Additionally, the lawmakers said their legislation would cap “Write Your Own compensation to ensure private insurance isn’t making hand-over-fist profits at the expense of program sustainability.”
Moreover, they said their legislation would establish “a significant number of policyholder protection and fairness provisions to ensure homeowners who faithfully paid their premiums are treated fairly during the claims process.”
Concern Over New Risk Rating System
The New Jersey lawmakers raised concerns over the Federal Emergency Management Agency’s new risk rating system, “Risk Rating 2.0,”—which went into effect in October.
Previously, flood risk was determined based on the property’s elevation level and whether it was located in the 100-year floodplain. The new Risk Rating 2.0 methodology weighs other factors, including flood frequency, distance from a water source, cost of rebuilding, and different types of flooding, according to the National Association of Insurance Commissioners.

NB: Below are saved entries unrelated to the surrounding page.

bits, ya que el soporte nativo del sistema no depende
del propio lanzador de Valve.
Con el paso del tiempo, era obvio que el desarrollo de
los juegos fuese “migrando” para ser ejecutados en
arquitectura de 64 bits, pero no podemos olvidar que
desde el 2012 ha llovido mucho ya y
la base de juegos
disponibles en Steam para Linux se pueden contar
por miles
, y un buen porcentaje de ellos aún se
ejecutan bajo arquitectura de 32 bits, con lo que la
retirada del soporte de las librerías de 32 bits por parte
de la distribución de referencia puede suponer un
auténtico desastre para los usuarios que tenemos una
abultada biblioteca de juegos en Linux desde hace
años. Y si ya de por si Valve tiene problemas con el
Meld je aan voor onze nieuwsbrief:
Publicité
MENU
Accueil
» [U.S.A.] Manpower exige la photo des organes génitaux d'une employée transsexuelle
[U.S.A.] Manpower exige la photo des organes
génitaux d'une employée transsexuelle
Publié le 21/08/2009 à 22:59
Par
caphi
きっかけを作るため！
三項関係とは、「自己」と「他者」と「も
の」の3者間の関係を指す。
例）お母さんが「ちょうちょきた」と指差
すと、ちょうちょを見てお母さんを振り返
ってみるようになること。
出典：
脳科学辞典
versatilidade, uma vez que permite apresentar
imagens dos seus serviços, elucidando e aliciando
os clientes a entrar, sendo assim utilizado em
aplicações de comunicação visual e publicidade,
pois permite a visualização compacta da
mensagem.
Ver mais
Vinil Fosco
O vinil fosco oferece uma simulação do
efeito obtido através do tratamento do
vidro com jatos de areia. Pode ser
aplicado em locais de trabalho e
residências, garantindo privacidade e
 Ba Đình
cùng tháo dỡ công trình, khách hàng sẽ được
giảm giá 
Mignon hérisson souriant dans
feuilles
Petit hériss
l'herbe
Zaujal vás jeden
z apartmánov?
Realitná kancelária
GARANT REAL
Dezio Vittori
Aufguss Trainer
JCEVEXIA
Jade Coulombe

Menendez, Booker, Pallone and Pascrell said the new system is expected to raise premiums on 80% of National Flood Insurance Program policyholders. Additionally, 900,000 policyholders are expected to drop their flood insurance because of the premium increases.

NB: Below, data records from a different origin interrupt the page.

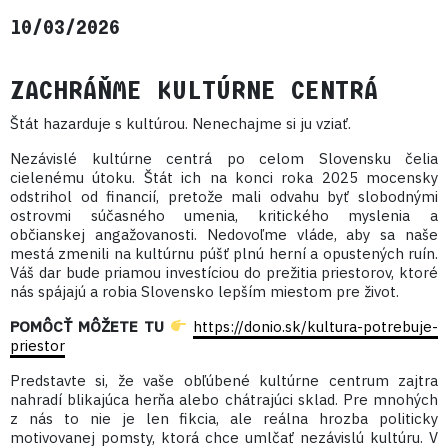
10/03/2026
ZACHRÁŇME KULTÚRNE CENTRÁ
Štát hazarduje s kultúrou. Nenechajme si ju vziať.
Nezávislé kultúrne centrá po celom Slovensku čelia
cielenému útoku. Štát ich na konci roka 2025 mocensky
odstrihol od financií, pretože mali odvahu byť slobodnými
ostrovmi súčasného umenia, kritického myslenia a
občianskej angažovanosti. Nedovoľme vláde, aby sa naše
mestá zmenili na kultúrnu púšť plnú herní a opustených ruín.
Váš dar bude priamou investíciou do prežitia priestorov, ktoré
nás spájajú a robia Slovensko lepším miestom pre život.
POMÔCŤ MÔŽETE TU
https://donio.sk/kultura-potrebuje-
priestor
Predstavte si, že vaše obľúbené kultúrne centrum zajtra
nahradí blikajúca herňa alebo chátrajúci sklad. Pre mnohých
z nás to nie je len fikcia, ale reálna hrozba politicky
motivovanej pomsty, ktorá chce umlčať nezávislú kultúru. V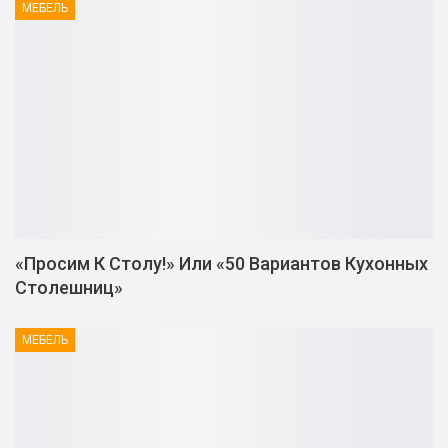
МЕБЕЛЬ
«Просим К Столу!» Или «50 Вариантов Кухонных
Столешниц»
МЕБЕЛЬ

In March, Reps. Pascrell and Pallone sent a letter to Homeland Security Secretary Alejandro Mayorkas urging the National Flood Insurance Program’s Risk Rating 2.0 implementation be postponed to ensure transparency in the process and fairness for New Jersey policyholders.
Pascrell addressed the new risk rating system in the joint statement.
“The new Risk Rating program FEMA is unilaterally imposing will increase premiums for over 170,000 policy holders in New Jersey. Our bipartisan bill will make the program more affordable and fairer,” Pascrell said.
Additionally, Pascrell said the bill includes safeguards “to stop premiums from being jacked up” and “will help people prepare prior to a storm with accurate maps and flood prevention investments, it will strengthen the claims process so survivors get what they need to rebuild, and it will bring much-needed accountability to the Write Your Own program. We owe so much to our flooding victims and are working hard to see these reforms enacted this Congress.”
‘Stop Kicking the Can Down the Road’
Since the end of fiscal year 2017, Congress has enacted 17 short-term NFIP reauthorizations, according to the Congressional Research Service report. The program’s current authorization lapses on Dec. 3, 2021.
“It is time Congress stops kicking the can down the road with reauthorizations that do not address the systemic problems plaguing this program. With this legislation, we can make NFIP more sustainable, we can make flood insurance more affordable, and we can hold FEMA and its private contractors more accountable,” Menendez said.
Additional North Jersey lawmakers who are sponsors of the House bill include: Reps. Tom Malinowski, Mikie Sherrill, and Donald Payne, Jr.